A Systematic Investigation of Blocking Strategies for Real-Time Classification of Social Media Content into Events
Reuter, Timo (CITEC, Universität Bielefeld) | Cimiano, Philipp (CITEC, Universität Bielefeld)
Events play a prominent role in our lives, such that many social media documents describe or are related to some event. Organizing social media documents with respect to events thus seems a promising approach to better manage and organize the ever-increasing amount of user-generated content in social media applications. It would support the navigation of data by events or allow one to get notified about new postings related to the events one is interested in, just to name two applications. A challenge is to automatize this process so that incoming documents can be assigned to their corresponding event without any user intervention. We present a system that is able to classify a stream of social media data into a growing and evolving set of events. In order to scale up to the data sizes and data rates in social media applications, the use of a candidate retrieval or blocking step is crucial to reduce the number of events that are considered as potential candidates to which the incoming data point could belong to.In this paper we present and experimentally compare different blocking strategies along their cost vs. effectiveness tradeoff.We show that using a blocking strategy that selects the 60 closest events with respect to upload time, we reach F-Measures of about 85.1% while being able to process the incoming documents within 32ms on average. We thus provide a principled approach supporting to scale up classification of social media documents into events and to process the incoming stream of documents in real time.
Scalable Event-Based Clustering of Social Media Via Record Linkage Techniques
Reuter, Timo (CITEC, University of Bielefeld) | Cimiano, Philipp (CITEC, University of Bielefeld) | Drumond, Lucas (University of Hildesheim) | Buza, Krisztian (University of Hildesheim) | Schmidt-Thieme, Lars (University of Hildesheim)
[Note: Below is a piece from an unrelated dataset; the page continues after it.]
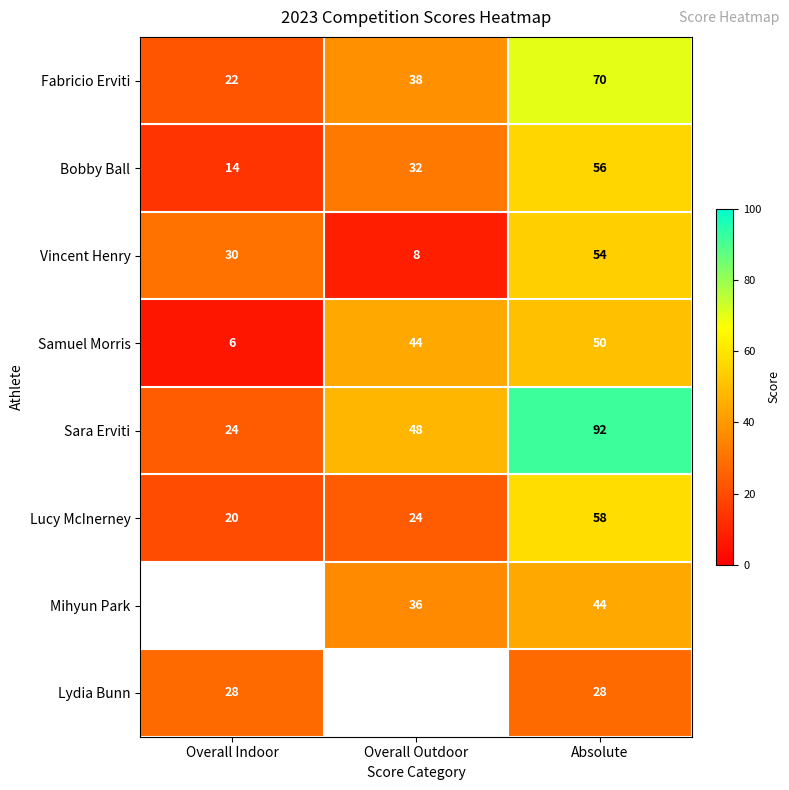

Count the Sara Erviti values in the range 24 to 92.

3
We tackle the problem of grouping content available in social media applications such as Flickr, Youtube, Panoramino etc. into clusters of documents describing the same event. This task has been referred to as event identification before. We present a new formalization of the event identification task as a record linkage problem and show that this formulation leads to a principled and highly efficient solution to the problem. We present results on two datasets derived from Flickr — last.fm and upcoming — comparing the results in terms of Normalized Mutual Information and F-Measure with respect to several baselines, showing that a record linkage approach outperforms all baselines as well as a state-of-the-art system. We demonstrate that our approach can scale to large amounts of data, reducing the processing time considerably compared to a state-of-the-art approach. The scalability is achieved by applying an appropriate blocking strategy and relying on a Single Linkage clustering algorithm which avoids the exhaustive computation of pairwise similarities.